Pena, no dia seguinte Lauren não falou comigo. Chegou a me ver lá no hospital com Sofia e também passou por mim toda apressada, não tive tempo de tentar pará-la. Pareceu tão indiferente. Então de imediato, pensei: ela sabe que eu estive à sua procura, Ally dera meu recado. E se sabia que eu a procurei na noite passada e não fez nada perante a isso, quer dizer que chegou a hora dela de ignorar. Lauren não deu a mínima importância... eu estava disposta a qualquer coisa agora para reconciliar, bastava ela dar a chance. Meia chance, que fosse. Mas hoje vi que não daria.

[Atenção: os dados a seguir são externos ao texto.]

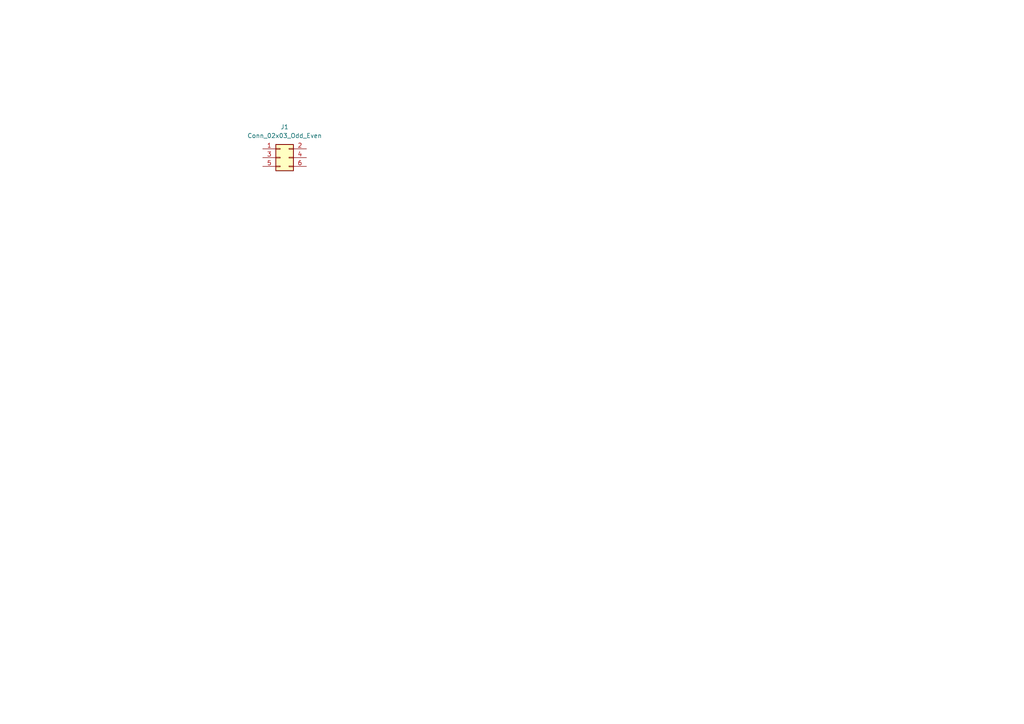
<source format=kicad_sch>
(kicad_sch
	(version 20231120)
	(generator "eeschema")
	(generator_version "8.0")
	(uuid "00c43798-9fb9-4552-a37d-794231511fe3")
	(paper "A4")
	
	(symbol
		(lib_id "Connector_Generic:Conn_02x03_Odd_Even")
		(at 81.28 45.72 0)
		(unit 1)
		(exclude_from_sim no)
		(in_bom yes)
		(on_board yes)
		(dnp no)
		(fields_autoplaced yes)
		(uuid "10d82be1-ea8e-4df7-8111-f059c1769524")
		(property "Reference" "J1"
			(at 82.55 36.83 0)
			(effects
				(font
					(size 1.27 1.27)
				)
			)
		)
		(property "Value" "Conn_02x03_Odd_Even"
			(at 82.55 39.37 0)
			(effects
				(font
					(size 1.27 1.27)
				)
			)
		)
		(property "Footprint" "Connector_IDC:IDC-Header_2x03_P2.54mm_Vertical"
			(at 81.28 45.72 0)
			(effects
				(font
					(size 1.27 1.27)
				)
				(hide yes)
			)
		)
		(property "Datasheet" "~"
			(at 81.28 45.72 0)
			(effects
				(font
					(size 1.27 1.27)
				)
				(hide yes)
			)
		)
		(property "Description" "Generic connector, double row, 02x03, odd/even pin numbering scheme (row 1 odd numbers, row 2 even numbers), script generated (kicad-library-utils/schlib/autogen/connector/)"
			(at 81.28 45.72 0)
			(effects
				(font
					(size 1.27 1.27)
				)
				(hide yes)
			)
		)
		(pin "3"
			(uuid "0b5d6a1b-1bb6-4ed3-a9c1-ebd6d321ae01")
		)
		(pin "1"
			(uuid "f580b5b3-0ec0-4ef7-a3ee-bf3b725814b9")
		)
		(pin "2"
			(uuid "cf1e05ce-4587-48f2-abf2-e38aa162673b")
		)
		(pin "6"
			(uuid "7071b5b8-a5f3-481f-8bbd-2ce30f9d143b")
		)
		(pin "5"
			(uuid "6802636f-8f91-4b82-81c9-cb581f8d62c5")
		)
		(pin "4"
			(uuid "e394ea0a-2d7a-48ab-a51d-fe957f462d83")
		)
		(instances
			(project ""
				(path "/00c43798-9fb9-4552-a37d-794231511fe3"
					(reference "J1")
					(unit 1)
				)
			)
		)
	)
	(sheet_instances
		(path "/"
			(page "1")
		)
	)
)

</source>
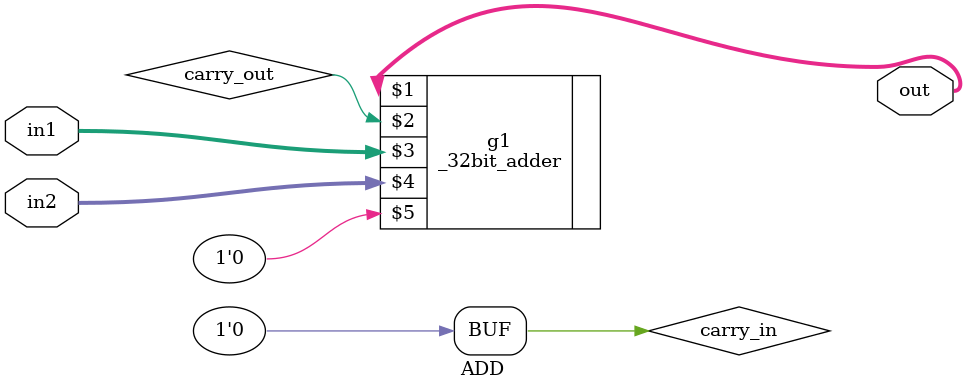
<source format=v>
module MUL_datapath(result,Product,multiplicand,write,shift,less32,i);
input [31:0] multiplicand;
input write ,shift,less32,i;
input [63:0] Product;
output result;
wire carry_out1;
wire [63:0] TempProduct,Msb32bitProduct,AddResult,shiftrightArray,AdderResult;
wire notwrite,notshift,notless32;
wire [31:0] result1,result2,result3,result4;
genvar j;

	generate
	
		for (j = 0; j < 64; j = j + 1) begin:Ahmet
			or andGate1 (TempProduct[j],Product[j],0);
		end
	endgenerate

generate
	
		for (j = 32; j < 64; j = j + 1) begin:Ahmet1
			or andGate2 (Msb32bitProduct[j],Product[j],0);
		end
	endgenerate

	ADD add(Msb32bitProduct,Msb32bitProduct,multiplicand);
	
	not a1(notwrite,write);
	
	generate
	
		for (j =0 ; j < 32; j = j + 1) begin:Ahmet2
			and andGate3 (result1[j],Msb32bitProduct[j],write);
		end
	endgenerate
	
	generate
	
		for (j =0; j < 32; j = j + 1) begin:Ahmet3
			and andGate4 (result2[j],Product[j],notwrite);
		end
	endgenerate
	
	generate
	
		for (j =0; j < 64; j = j + 1) begin:Ahmet9
			or a2(AdderResult , result1,result2);
		end
	endgenerate
	
	
	generate
	
		for (j =0; j < 64; j = j + 1) begin:Ahmet4
			or andGate4 (shiftrightArray[j],AdderResult[j],0);
		end
	endgenerate
	
	
	generate
	
		for (j =1; j < 63; j = j + 1) begin:Ahmet5
			or andGate5 (AdderResult[j-1],AdderResult[j],0);
		end
	endgenerate
	
	

	and a3 (AdderResult[63],AdderResult[0],0);
	
	
	not a4(notshift,shift);
	
	generate
	
		for (j =0 ; j < 64; j = j + 1) begin:Ahmet6
			and andGate3 (result3[j],AdderResult[j],shift);
		end
	endgenerate
	
	generate
	
		for (j =0; j < 32; j = j + 1) begin:Ahmet7
			and andGate4 (result4[j],shiftrightArray[j],notshift);
		end
	endgenerate
	
	
	generate
	
		for (j =0; j < 64; j = j + 1) begin:Ahmet10
			or a5(result , result3,result4);
		end
	endgenerate
	
	
	
	full_adder FA0(i, carry_out1,i, 1, 0);
endmodule


module ADD (out,in1,in2);
input [31:0] in1,in2;
output reg [31:0] out;
wire carry_in,carry_out;
or (carry_in ,0,0);

_32bit_adder g1(out,carry_out,in1,in2,carry_in);
        
endmodule

</source>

Eu cheguei no hospital numa grande expectativa. Uma esperança até maior que eu. Bem que soube que deveria ter mantido os pés não chão. Meu mundo pareceu desabar na hora que achei que poderia falar com Lauren, mas não. No primeiro segundo em eu a vi hoje, sorri. Sorri e esperei a sua contribuição (bela ilusão). Aquele foi o momento de sentir na própria pele o que ela pode ter sentido antes... eu bem me lembro de alguma vez, depois do nosso fim, Lauren me fazer um cumprimento, dar um sorriso. Fez isso umas vezes, eu não retribuí nenhuma.

Volto a dizer: era de se esperar a sua reação. Ter ido até sua casa não poderia suprir o que eu fiz esse tempo todo, fui injusta com Lauren...

Agora eu fico sem toda aquela esperança. Tenho de mesmo de vencer essa falta que a doutora deslumbre me faz? É, acho que é o jeito. Se Lauren tivesse prescrito me perdoar, toparia me ver, falar comigo. Principalmente depois de ter sabido por Ally que eu tentei encontrá-la. E que raiva de mim mesma! Mereço um tapa por ser tão burra.

Eu não sei se consigo passar mais tempo do que já passei sem Lauren. Sinto demais a falta dela. Seu cheiro, o abraço. O quão macia sua pele é... A ausência dela, seu sexo, timbre de voz. Tudo o que ela é, sem tirar nadinha. Vejo agora que Lauren tornou-se muito para mim e preciso dela demais.

Estar dentro desta dúvida é tão ruim... tão ruim. A dúvida é não saber se poderei ter Lauren outra vez.